Lei Seca
A proibição draconiana do consumo de álcool antes de dirigir é o tipo de lei que, de tão severa, já nasce desmoralizada, e ainda gera o risco de jogar uma boa causa no descrédito, por conta do exagero e do ridículo.
Primeiro, porque num país onde quem quer dirige até sem carteira de motorista, sem documento do carro e comete barbaridades à vontade — exceto excesso de velocidade e passar sinal vermelho, porque aí tem radar automático — alguém realmente acredita que haverá fiscalização eficiente para impor a nova norma?
Claro que o motorista que se envolver em acidentes ou que praticar direção perigosa sob os efeitos do álcool deve ser punido de modo severo, com cadeia, até; claro que estar alcoolizado deve ser um agravante na pena imposta nesses casos. Até acho que lesão ou morte provocadas por condutor embriagado têm mesmo de ser tratadas como crime doloso.
Mas uma coisa é punir o dano efetivamente provocado; outra, ameaçar (em vão) punir a possibilidade do dano.
E aí chegamos ao meu segundo ponto: será que a correlação entre álcool e mortes no trânsito justifica a medida? Andei fazendo umas contas…
De acordo com dados do segundo semestre do ano passado, o Brasil acumulava 254 mil mortes no trânsito em oito anos, o que dá uma média de 32 mil mortes ao ano (supondo que morram cerca de 3 milhões de brasileiros a cada ano – 1/71 avos da população, proporção que tirei da atual expectativa de vida do brasileiro – o trânsito responde por 1% do total de mortes).
Já de acordo com o sindicato dos fabricantes de cerveja, o consumo basileiro anual é de 47 litros per capita. Sendo a população brasileira de cerca de 200 milhões, isso dá por volta de de 10 bilhões de litros.
Dividindo o número de mortes pelo de litros de cerveja consumidos, a razão é (valei-me, calculadora do Windows!) de 0,0000032 morte por litro. Ou, uma morte a cada 32o.000 litros de cerveja consumidos.
Falando assim, parece que não tem nada uma coisa a ver com a outra. Mas é claro que esse número não faz lá muito sentido: trata-se de uma média ampla demais. Mas, aí está: a lei também é ampla demais.

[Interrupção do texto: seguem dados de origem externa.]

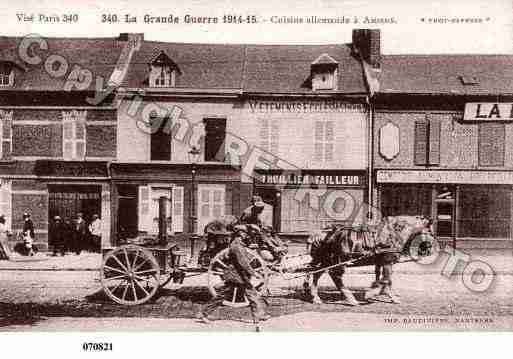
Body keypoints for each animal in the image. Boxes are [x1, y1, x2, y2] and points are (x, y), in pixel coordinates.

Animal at [304, 217, 436, 306]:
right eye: (430, 231)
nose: (430, 249)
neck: (393, 234)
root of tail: (324, 234)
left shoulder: (383, 262)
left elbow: (384, 278)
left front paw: (383, 293)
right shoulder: (388, 262)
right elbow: (386, 280)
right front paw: (374, 293)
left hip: (326, 260)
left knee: (316, 273)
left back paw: (315, 297)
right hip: (339, 259)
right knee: (335, 276)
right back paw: (350, 298)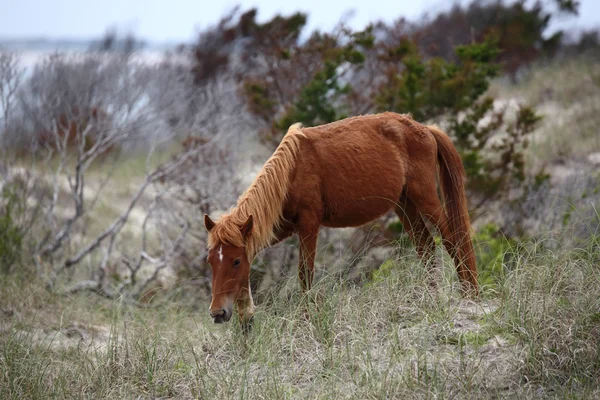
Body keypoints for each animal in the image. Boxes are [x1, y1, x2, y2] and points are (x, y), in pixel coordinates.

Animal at [204, 111, 480, 326]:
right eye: (211, 262)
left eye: (236, 261)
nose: (218, 312)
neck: (290, 173)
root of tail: (424, 129)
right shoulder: (278, 230)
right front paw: (246, 317)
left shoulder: (308, 225)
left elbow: (305, 274)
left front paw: (308, 320)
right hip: (404, 205)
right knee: (426, 246)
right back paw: (430, 298)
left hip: (424, 197)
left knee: (452, 239)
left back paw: (470, 295)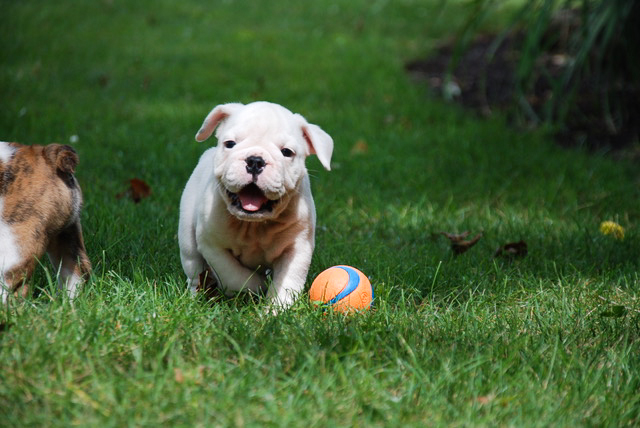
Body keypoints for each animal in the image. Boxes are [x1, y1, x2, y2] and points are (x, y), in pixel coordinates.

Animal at [178, 101, 332, 308]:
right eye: (230, 144)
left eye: (287, 152)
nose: (255, 160)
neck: (254, 225)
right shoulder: (212, 245)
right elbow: (234, 275)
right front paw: (256, 286)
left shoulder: (296, 248)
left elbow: (288, 281)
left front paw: (277, 308)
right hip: (188, 240)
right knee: (194, 271)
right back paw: (196, 297)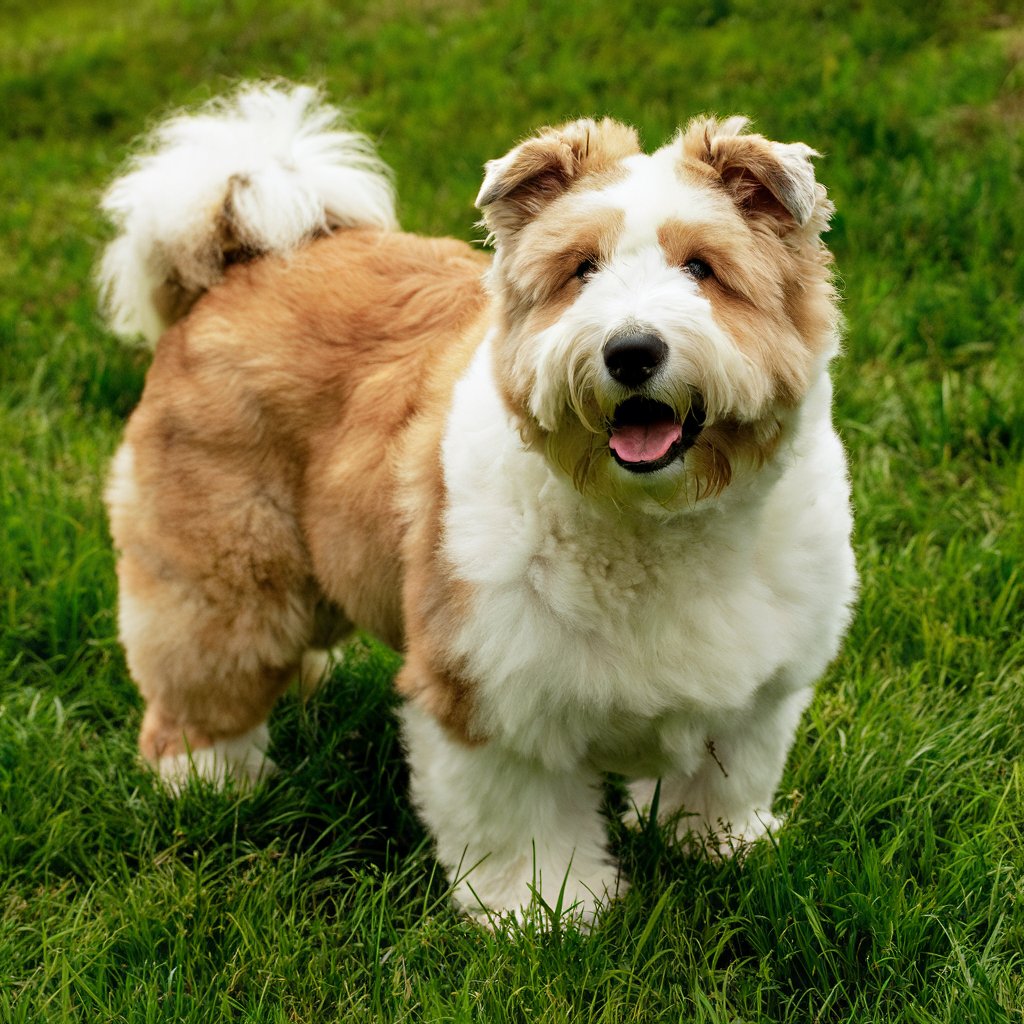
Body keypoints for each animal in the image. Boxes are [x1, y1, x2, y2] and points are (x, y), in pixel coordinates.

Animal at [101, 83, 856, 925]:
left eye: (703, 268)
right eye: (581, 270)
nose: (631, 351)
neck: (651, 522)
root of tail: (238, 264)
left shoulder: (757, 691)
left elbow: (723, 782)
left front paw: (722, 852)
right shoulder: (489, 700)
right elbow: (519, 823)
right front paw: (544, 913)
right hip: (226, 580)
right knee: (196, 689)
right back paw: (213, 789)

Olhando por outro ângulo: o Ministério da Saúde estima que 290 mil motoristas alcoolizados saiam às ruas todos os dias (alcoolizados mesmo, não gente que tomou meio chope duas horas atrás). Num ano, isso totaliza 100 milhões. A 32 mil mortes ao ano, é 0,00032 morte por bebum, ou um motorista embriagado para cada 3 mil mortes. Ou ainda, a chance de um bêbado ao volante acabar matando alguém é de 0,o3%.
Pode não parecer muito, mas é uma morte a cada 30.000 viagens de automóvel feitas por gente bêbada. Voltando ao número anterior de 290 mil bêbados ao volante a cada dia, isso são dez mortes diárias causadas por motoristas embriagados. Repito: Dez ao dia.
Ou ainda: supondo que três amigos saiam bêbados do happy hour todo dia e guiem para casa, 300 dias por ano (descontando férias e finais de semana), isso garante que, em 30 anos de carreira, um deles acabará tirando pelo menos uma vida.
Discussão - 1 comentário
Ora! O simples fato da legislação impedir que um motorista, em 30 anos de carreira, tire uma única vida, já não justifica a legislação?